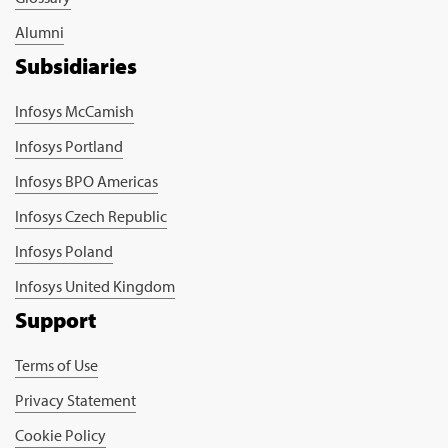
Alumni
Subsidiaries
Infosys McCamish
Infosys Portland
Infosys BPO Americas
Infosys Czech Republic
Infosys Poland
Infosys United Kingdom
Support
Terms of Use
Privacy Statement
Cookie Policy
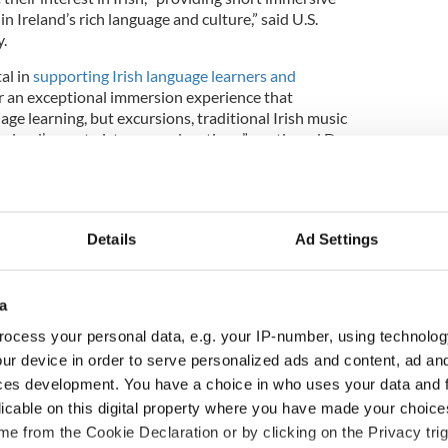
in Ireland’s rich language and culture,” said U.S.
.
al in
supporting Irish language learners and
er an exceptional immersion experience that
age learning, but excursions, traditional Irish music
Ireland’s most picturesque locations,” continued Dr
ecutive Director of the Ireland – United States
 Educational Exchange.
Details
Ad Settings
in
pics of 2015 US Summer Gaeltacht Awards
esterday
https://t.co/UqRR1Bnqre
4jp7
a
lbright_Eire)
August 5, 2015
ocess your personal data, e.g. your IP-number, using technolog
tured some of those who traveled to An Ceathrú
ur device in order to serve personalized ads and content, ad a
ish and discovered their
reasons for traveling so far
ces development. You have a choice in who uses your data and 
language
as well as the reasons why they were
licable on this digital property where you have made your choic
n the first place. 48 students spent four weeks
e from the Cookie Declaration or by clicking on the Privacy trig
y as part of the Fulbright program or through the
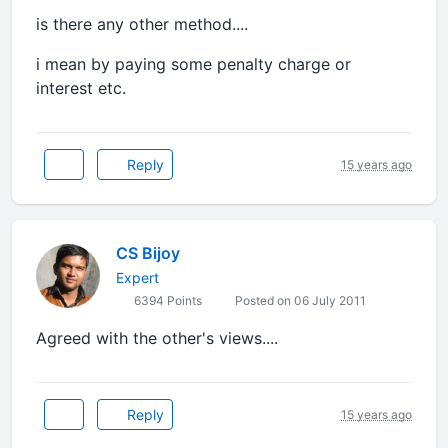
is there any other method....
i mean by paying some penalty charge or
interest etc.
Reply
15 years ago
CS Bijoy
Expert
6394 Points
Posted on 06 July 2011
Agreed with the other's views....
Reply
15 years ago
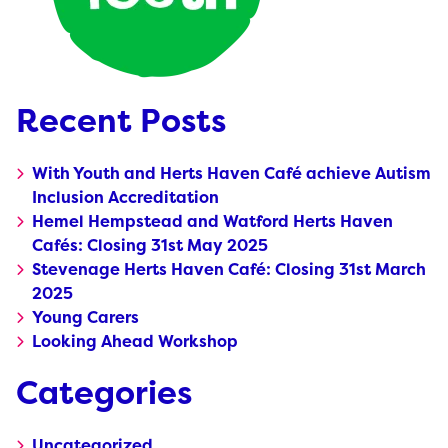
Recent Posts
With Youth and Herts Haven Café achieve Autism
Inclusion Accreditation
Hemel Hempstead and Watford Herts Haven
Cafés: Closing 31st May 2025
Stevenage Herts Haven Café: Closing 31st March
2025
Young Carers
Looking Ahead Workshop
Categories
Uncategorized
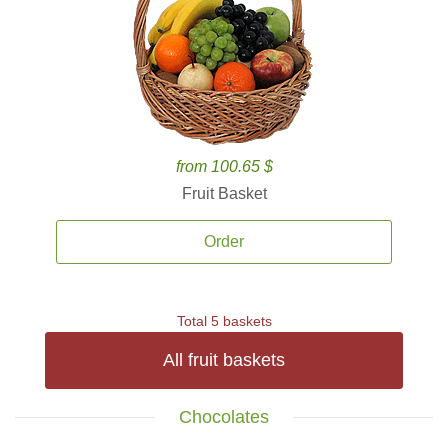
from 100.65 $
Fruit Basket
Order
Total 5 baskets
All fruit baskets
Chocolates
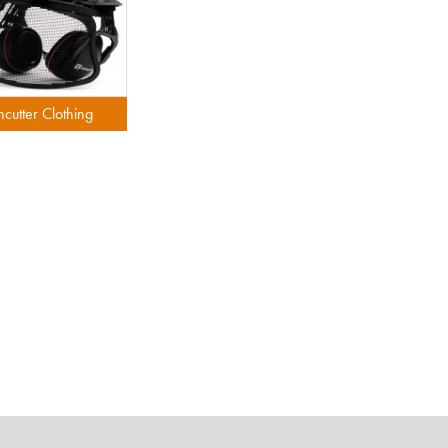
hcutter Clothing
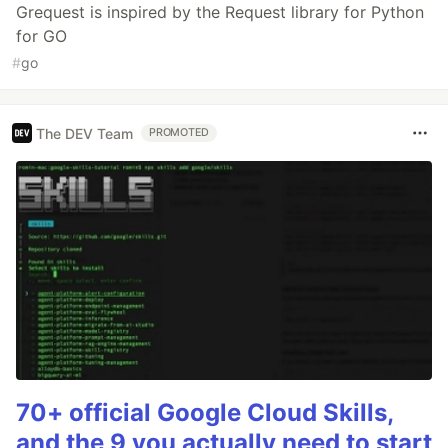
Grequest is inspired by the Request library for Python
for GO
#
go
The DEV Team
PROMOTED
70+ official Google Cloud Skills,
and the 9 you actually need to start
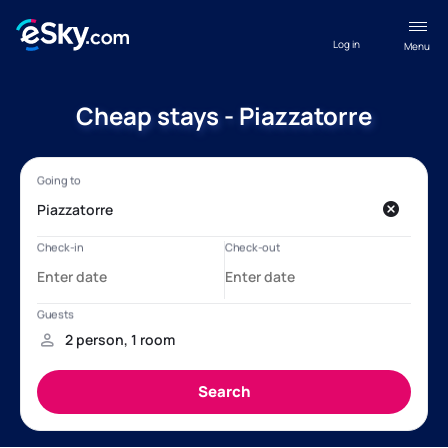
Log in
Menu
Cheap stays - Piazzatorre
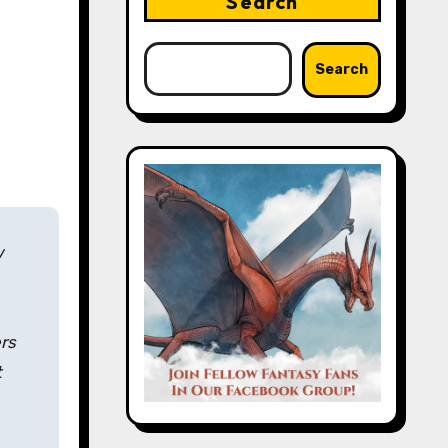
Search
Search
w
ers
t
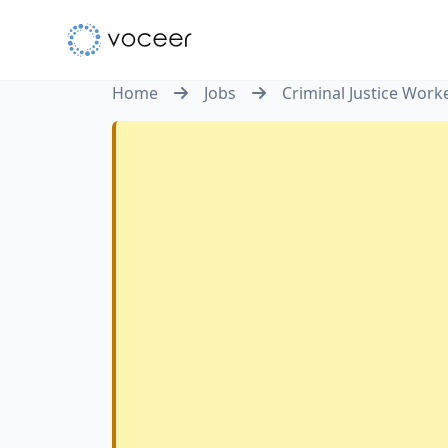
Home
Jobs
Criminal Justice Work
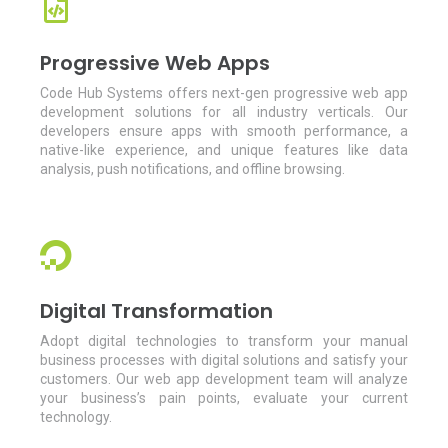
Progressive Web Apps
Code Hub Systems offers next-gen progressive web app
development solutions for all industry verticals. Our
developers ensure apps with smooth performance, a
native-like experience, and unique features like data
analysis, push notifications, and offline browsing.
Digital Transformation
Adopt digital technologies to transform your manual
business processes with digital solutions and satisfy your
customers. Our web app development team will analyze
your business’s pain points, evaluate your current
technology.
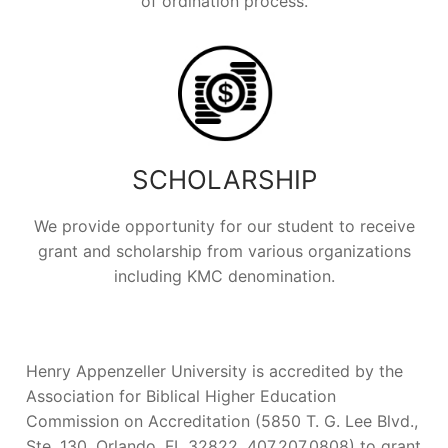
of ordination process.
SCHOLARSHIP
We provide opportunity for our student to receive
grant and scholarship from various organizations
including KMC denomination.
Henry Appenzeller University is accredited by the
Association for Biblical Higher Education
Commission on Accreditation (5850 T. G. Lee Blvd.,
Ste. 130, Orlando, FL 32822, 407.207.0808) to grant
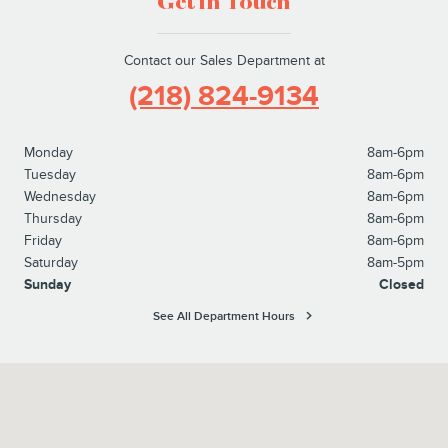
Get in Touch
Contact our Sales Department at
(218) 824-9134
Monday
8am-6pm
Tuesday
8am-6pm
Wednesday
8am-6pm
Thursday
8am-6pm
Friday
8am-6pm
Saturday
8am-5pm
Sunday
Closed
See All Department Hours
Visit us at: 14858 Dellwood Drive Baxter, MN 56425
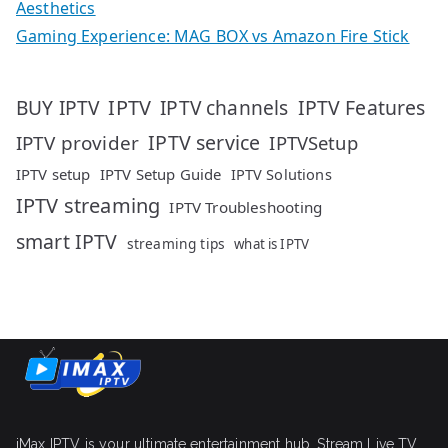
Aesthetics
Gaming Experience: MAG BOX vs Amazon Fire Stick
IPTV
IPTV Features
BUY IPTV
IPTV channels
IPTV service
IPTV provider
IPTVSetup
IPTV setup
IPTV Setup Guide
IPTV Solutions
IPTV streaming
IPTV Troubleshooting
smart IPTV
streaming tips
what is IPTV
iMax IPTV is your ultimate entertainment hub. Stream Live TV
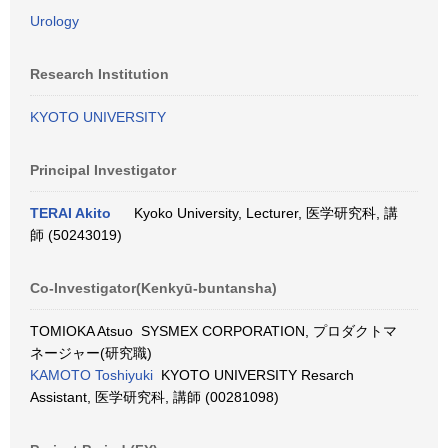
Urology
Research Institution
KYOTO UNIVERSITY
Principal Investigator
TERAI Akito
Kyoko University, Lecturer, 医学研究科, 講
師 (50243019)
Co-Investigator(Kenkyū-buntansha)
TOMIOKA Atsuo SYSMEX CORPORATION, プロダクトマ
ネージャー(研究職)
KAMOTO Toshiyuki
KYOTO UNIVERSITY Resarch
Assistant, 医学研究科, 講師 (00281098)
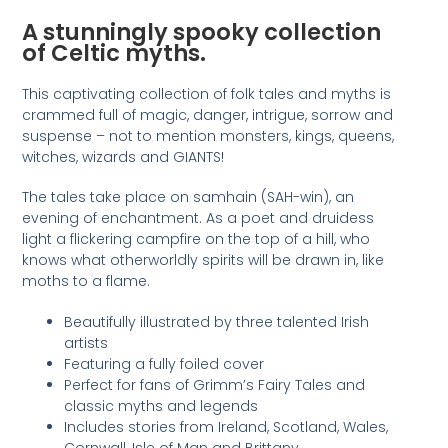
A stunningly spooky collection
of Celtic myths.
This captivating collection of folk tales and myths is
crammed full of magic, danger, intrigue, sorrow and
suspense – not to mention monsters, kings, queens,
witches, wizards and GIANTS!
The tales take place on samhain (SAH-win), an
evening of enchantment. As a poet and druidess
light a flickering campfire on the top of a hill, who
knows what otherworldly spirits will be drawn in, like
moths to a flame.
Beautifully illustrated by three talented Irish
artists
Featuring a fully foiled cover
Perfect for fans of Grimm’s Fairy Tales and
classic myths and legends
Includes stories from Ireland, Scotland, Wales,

○ ○ ○

▶ _Exercise instructions_:
Write the part of the data that opens with the line containing "from 100.65 $" and closes with the line containing "Criminal Justice Work" as a JSON list of strings, one per line, with both of those lines included and blank lines skipped. Omit the picture markers.

▶ _Reply_:
[
  "from 100.65 $",
  "Fruit Basket",
  "Order",
  "Total 5 baskets",
  "All fruit baskets",
  "Chocolates",
  "hcutter Clothing",
  "Grequest is inspired by the Request library for Python",
  "for GO",
  "#",
  "go",
  "The DEV Team",
  "PROMOTED",
  "70+ official Google Cloud Skills,",
  "and the 9 you actually need to start",
  "Log in",
  "Menu",
  "Cheap stays - Piazzatorre",
  "Search",
  "Search",
  "w",
  "ers",
  "t",
  "Home",
  "Jobs",
  "Criminal Justice Work"
]